In the case of this protester, a craftsman and third generation of his family to live in Dharavi, the redevelopment presents a fundamental risk. His makeshift, three-floor workshop creates leather coats – tailored coats, premium outerwear, studded bomber jackets – distributed in high-end shops in south Mumbai and abroad.

His family dwells in the spaces downstairs and laborers and garment workers – workers from different regions – live in the same building, allowing him to afford their labour. Beyond Dharavi's enclave, housing costs are frequently tenfold more expensive for minimal space.

Threats and Warning

Within the official facilities nearby, a visual representation of the Dharavi project illustrates a contrasting outlook. Well-groomed people gather on cycles and e-vehicles, acquiring western-style bread and breakfast items and socializing on an outdoor area outside a coffee shop and treat station. It is a stark contrast from the affordable idli sambar morning meal and 5-rupee chai that sustains the neighborhood.

"This isn't progress for our community," states the artisan. "It's an enormous land development that will price people out for residents to remain."

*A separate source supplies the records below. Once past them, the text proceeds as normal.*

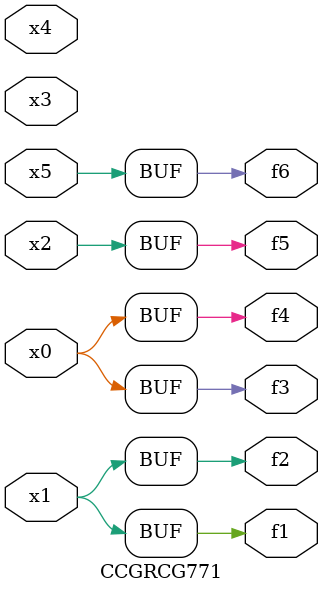
<source format=v>
module CCGRCG771(
	input x0, x1, x2, x3, x4, x5,
	output f1, f2, f3, f4, f5, f6
);
	assign f1 = x1;
	assign f2 = x1;
	assign f3 = x0;
	assign f4 = x0;
	assign f5 = x2;
	assign f6 = x5;
endmodule

</source>
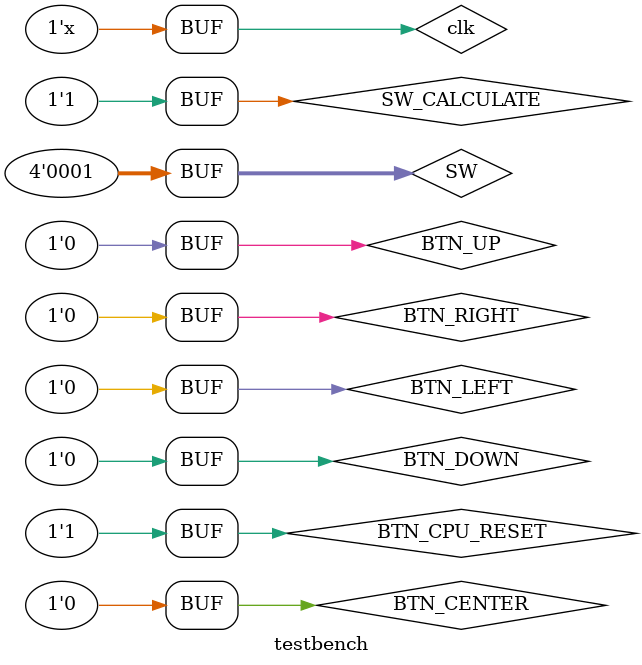
<source format=v>
`timescale 1ns / 1ps


module testbench();
    reg clk;
    reg BTN_CENTER;
    reg BTN_LEFT;
    reg BTN_RIGHT;
    reg BTN_UP;
    reg BTN_DOWN;
    reg BTN_CPU_RESET;
    reg [3:0] SW;
    reg SW_CALCULATE;
    wire [7:0] AN;
    wire [6:0] SEG;
    wire [15:0] LED;
reg CLOCK_ENABLE = 0;

wire BTN_CENTER_OUT, BTN_CENTER_OUT_ENABLE;
wire BTN_LEFT_OUT, BTN_LEFT_OUT_ENABLE;
wire BTN_RIGHT_OUT, BTN_RIGHT_OUT_ENABLE;
wire BTN_DOWN_OUT, BTN_DOWN_OUT_ENABLE;
wire BTN_UP_OUT, BTN_UP_OUT_ENABLE;
wire BTN_CPU_RESET_OUT, BTN_CPU_RESET_OUT_ENABLE;

wire [31:0] out_fsm;
wire clk_div_out;

initial
begin
        clk = 0;
        BTN_CENTER = 1'b0;
        BTN_RIGHT = 0;
        BTN_LEFT = 0;
        BTN_UP = 0;
        BTN_DOWN = 0;
        BTN_CPU_RESET = 1;
        SW_CALCULATE = 0;
        SW = 4'b0001; #10;
        BTN_RIGHT = 1'b1; #400;
        BTN_RIGHT = 1'b0; #10;
        BTN_CENTER = 1'b1; #400;
        BTN_CENTER = 1'b0; #10;
        
        BTN_RIGHT = 1'b1; #400;
        BTN_RIGHT = 1'b0; #10;
        BTN_CENTER = 1'b1; #400;
        BTN_CENTER = 1'b0; #10;
        BTN_DOWN = 1'b1; #400;
        BTN_DOWN = 1'b0; #10;
     
        BTN_CENTER = 1'b1; #400;
        BTN_CENTER = 1'b0; #10;
        BTN_RIGHT = 1'b1; #400;
        BTN_RIGHT = 1'b0; #10;
        BTN_CENTER = 1'b1; #400;
        BTN_CENTER = 1'b0; #10;
        BTN_DOWN = 1'b1; #400;
        BTN_DOWN = 1'b0; #10;
     
        BTN_CENTER = 1'b1; #400;
        BTN_CENTER = 1'b0; #10;
        BTN_RIGHT = 1'b1; #400;
        BTN_RIGHT = 1'b0; #10;
        BTN_CENTER = 1'b1; #400;
        BTN_CENTER = 1'b0; #10;
        BTN_DOWN = 1'b1; #400;
        BTN_DOWN = 1'b0; #10;
        
        BTN_CENTER = 1'b1; #400;
        BTN_CENTER = 1'b0; #10;
        BTN_RIGHT = 1'b1; #400;
        BTN_RIGHT = 1'b0; #10;
        BTN_CENTER = 1'b1; #400;
        BTN_CENTER = 1'b0; #10;
        BTN_DOWN = 1'b1; #400;
        BTN_DOWN = 1'b0; #10;
     
        BTN_CENTER = 1'b1; #400;
        BTN_CENTER = 1'b0; #10;
        BTN_RIGHT = 1'b1; #400;
        BTN_RIGHT = 1'b0; #10;
        BTN_CENTER = 1'b1; #400;
        BTN_CENTER = 1'b0; #10;
        BTN_DOWN = 1'b1; #400;
        BTN_DOWN = 1'b0; #10;
        
        BTN_CENTER = 1'b1; #400;
        BTN_CENTER = 1'b0; #10;
        BTN_RIGHT = 1'b1; #400;
        BTN_RIGHT = 1'b0; #10;
        BTN_CENTER = 1'b1; #400;
        BTN_CENTER = 1'b0; #10;
        BTN_DOWN = 1'b1; #400;
        BTN_DOWN = 1'b0; #10;
        
        BTN_CENTER = 1'b1; #400;
        BTN_CENTER = 1'b0; #400;
        
        SW_CALCULATE = 1;
        BTN_CENTER = 1'b1; #10000;
        BTN_CENTER = 1'b0; #10;
end
always #10 clk = ~clk;


always @(posedge clk)
    CLOCK_ENABLE <= ~CLOCK_ENABLE;

clk_div clk_div1 (.clk(clk),.clk_div(clk_div_out));
SevenSegmentLED seg(.clk(clk_div_out), .RESET(BTN_CPU_RESET_OUT_ENABLE),.NUMBER(out_fsm),.AN_MASK({8'b00000000}),.AN(AN), .SEG(SEG));

FILTER btn_up_filter( .CLK(clk), .CLOCK_ENABLE(CLOCK_ENABLE), .IN_SIGNAL(BTN_UP), .OUT_SIGNAL(BTN_UP_OUT), .OUT_SIGNAL_ENABLE(BTN_UP_OUT_ENABLE));
FILTER btn_down_filter( .CLK(clk), .CLOCK_ENABLE(CLOCK_ENABLE), .IN_SIGNAL(BTN_DOWN), .OUT_SIGNAL(BTN_DOWN_OUT), .OUT_SIGNAL_ENABLE(BTN_DOWN_OUT_ENABLE));
FILTER btn_left_filter( .CLK(clk), .CLOCK_ENABLE(CLOCK_ENABLE), .IN_SIGNAL(BTN_LEFT), .OUT_SIGNAL(BTN_LEFT_OUT), .OUT_SIGNAL_ENABLE(BTN_LEFT_OUT_ENABLE));
FILTER btn_right_filter( .CLK(clk), .CLOCK_ENABLE(CLOCK_ENABLE), .IN_SIGNAL(BTN_RIGHT), .OUT_SIGNAL(BTN_RIGHT_OUT), .OUT_SIGNAL_ENABLE(BTN_RIGHT_OUT_ENABLE));
FILTER btn_center_filter( .CLK(clk), .CLOCK_ENABLE(CLOCK_ENABLE), .IN_SIGNAL(BTN_CENTER), .OUT_SIGNAL(BTN_CENTER_OUT), .OUT_SIGNAL_ENABLE(BTN_CENTER_OUT_ENABLE));
FILTER btn_cpu_reset_filter(.CLK(clk), .CLOCK_ENABLE(CLOCK_ENABLE), .IN_SIGNAL(~BTN_CPU_RESET),.OUT_SIGNAL(BTN_CPU_RESET_OUT), .OUT_SIGNAL_ENABLE(BTN_CPU_RESET_OUT_ENABLE));

fsm FSM(
        .clk(clk), 
        .R_I(BTN_CENTER_OUT_ENABLE),
        .MOVE_UP(BTN_UP_OUT_ENABLE),
        .MOVE_DOWN(BTN_DOWN_OUT_ENABLE),
        .MOVE_LEFT(BTN_LEFT_OUT_ENABLE),
        .MOVE_RIGHT(BTN_RIGHT_OUT_ENABLE),
        .SW_CALCULATE(SW_CALCULATE),
        .reset(BTN_CPU_RESET_OUT_ENABLE), 
        .LED(LED), 
        .dataIn(SW), 
        .dataOut(out_fsm));

endmodule
</source>
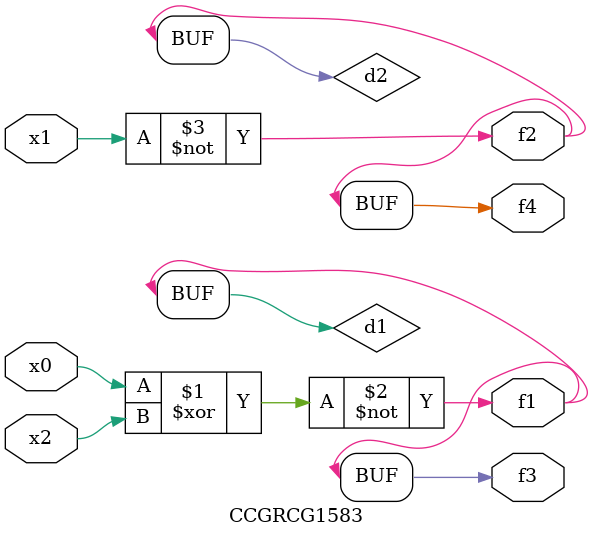
<source format=v>
module CCGRCG1583(
	input x0, x1, x2,
	output f1, f2, f3, f4
);

	wire d1, d2, d3;

	xnor (d1, x0, x2);
	nand (d2, x1);
	nor (d3, x1, x2);
	assign f1 = d1;
	assign f2 = d2;
	assign f3 = d1;
	assign f4 = d2;
endmodule

</source>
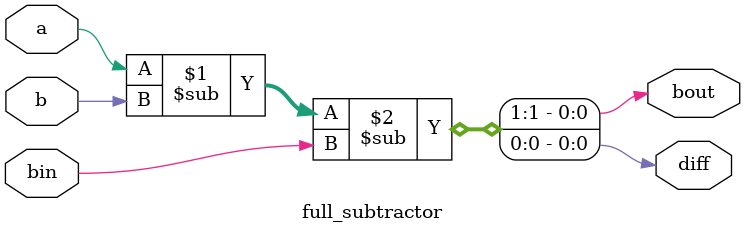
<source format=v>
module subtractor_8bit(
    input [7:0] a, b,
    input bin,
    output [7:0] diff,
    output bout);

    wire [8:0] btemp;

    full_subtractor FS0 (.a(a[0]), .b(b[0]), .bin(bin), .diff(diff[0]), .bout(btemp[0]));
    full_subtractor FS1 (.a(a[1]), .b(b[1]), .bin(btemp[0]), .diff(diff[1]), .bout(btemp[1]));
    full_subtractor FS2 (.a(a[2]), .b(b[2]), .bin(btemp[1]), .diff(diff[2]), .bout(btemp[2]));
    full_subtractor FS3 (.a(a[3]), .b(b[3]), .bin(btemp[2]), .diff(diff[3]), .bout(btemp[3]));
    full_subtractor FS4 (.a(a[4]), .b(b[4]), .bin(btemp[3]), .diff(diff[4]), .bout(btemp[4]));
    full_subtractor FS5 (.a(a[5]), .b(b[5]), .bin(btemp[4]), .diff(diff[5]), .bout(btemp[5]));
    full_subtractor FS6 (.a(a[6]), .b(b[6]), .bin(btemp[5]), .diff(diff[6]), .bout(btemp[6]));
    full_subtractor FS7 (.a(a[7]), .b(b[7]), .bin(btemp[6]), .diff(diff[7]), .bout(btemp[7]));

    assign bout = btemp[7];
endmodule

module full_subtractor (input a, b, bin, output diff, bout);
    assign {bout, diff} = a - b - bin;
endmodule

</source>
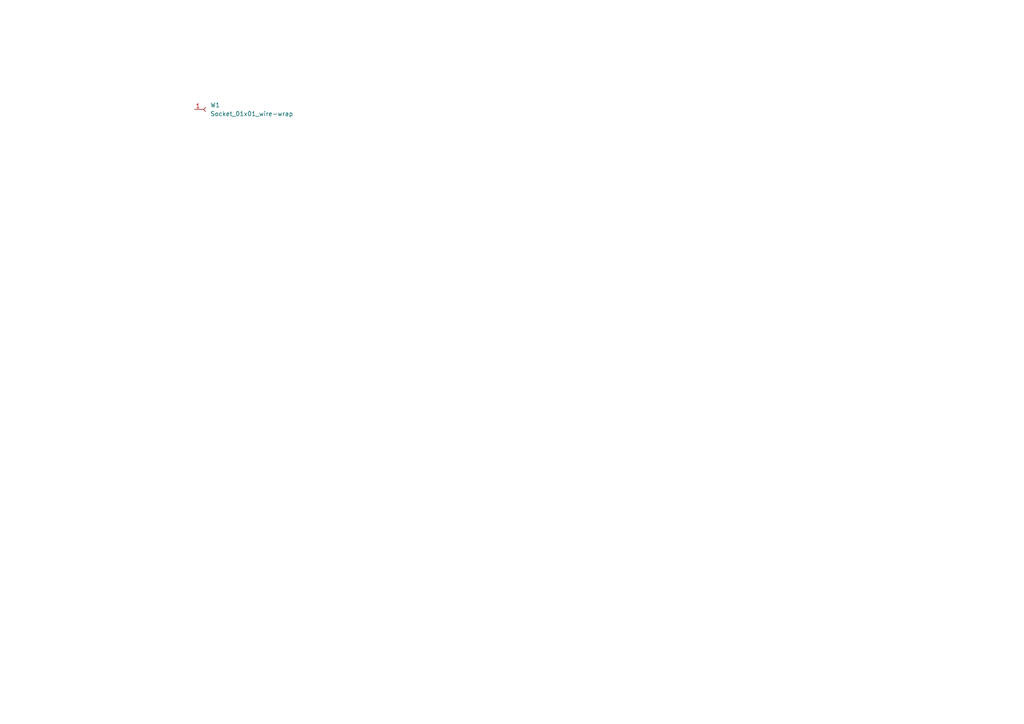
<source format=kicad_sch>
(kicad_sch
	(version 20250114)
	(generator "eeschema")
	(generator_version "9.0")
	(uuid "71dbe097-2204-4895-bfda-ef810e16224d")
	(paper "A4")
	
	(symbol
		(lib_id "wirewrap:Sock_01x01_wirewrap")
		(at 59.69 31.75 0)
		(unit 1)
		(exclude_from_sim no)
		(in_bom yes)
		(on_board yes)
		(dnp no)
		(fields_autoplaced yes)
		(uuid "9f86c7c5-84d0-45a3-8747-34cc28accb7f")
		(property "Reference" "W1"
			(at 60.96 30.4799 0)
			(effects
				(font
					(size 1.27 1.27)
				)
				(justify left)
			)
		)
		(property "Value" "Socket_01x01_wire-wrap"
			(at 60.96 33.0199 0)
			(effects
				(font
					(size 1.27 1.27)
				)
				(justify left)
			)
		)
		(property "Footprint" "Connector_PinSocket_2.54mm:PinSocket_1x01_P2.54mm_Vertical"
			(at 59.69 31.75 0)
			(effects
				(font
					(size 1.27 1.27)
				)
				(hide yes)
			)
		)
		(property "Datasheet" "~"
			(at 59.69 31.75 0)
			(effects
				(font
					(size 1.27 1.27)
				)
				(hide yes)
			)
		)
		(property "Description" "Generic connector, single row, 01x01, script generated"
			(at 59.69 31.75 0)
			(effects
				(font
					(size 1.27 1.27)
				)
				(hide yes)
			)
		)
		(pin "1"
			(uuid "a3de3e3f-3e63-48ee-aabe-9cbfa07f99a6")
		)
		(instances
			(project ""
				(path "/71dbe097-2204-4895-bfda-ef810e16224d"
					(reference "W1")
					(unit 1)
				)
			)
		)
	)
	(sheet_instances
		(path "/"
			(page "1")
		)
	)
	(embedded_fonts no)
)

</source>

Furthermore, there's concern of the development company. Run by a prominent businessman – a leading figure and a close ally of the Indian prime minister – the business group has faced accusations of favoritism and ethical concerns, which it disputes.

While local authorities describes it as a partnership, the business group paid nearly a billion dollars for its 80% stake. A lawsuit alleging that the redevelopment was unfairly awarded to the developer is under review in India's supreme court.

Ongoing Pressure

After they started to publicly resist the project, Shaikh and other residents state they have been experienced a long-running campaign of coercion and warning – involving communications, clear intimidation and suggestions that speaking against the initiative was tantamount to anti-national sentiment – by individuals they claim work for the corporate group.

Part of the group suspected of delivering warnings is {a retired police officer|a former law enforcement official|an ex-c

Maria Barrera
Maria Barrera

Periodista especializada en tecnología y futurismo, con más de una década de experiencia cubriendo avances innovadores.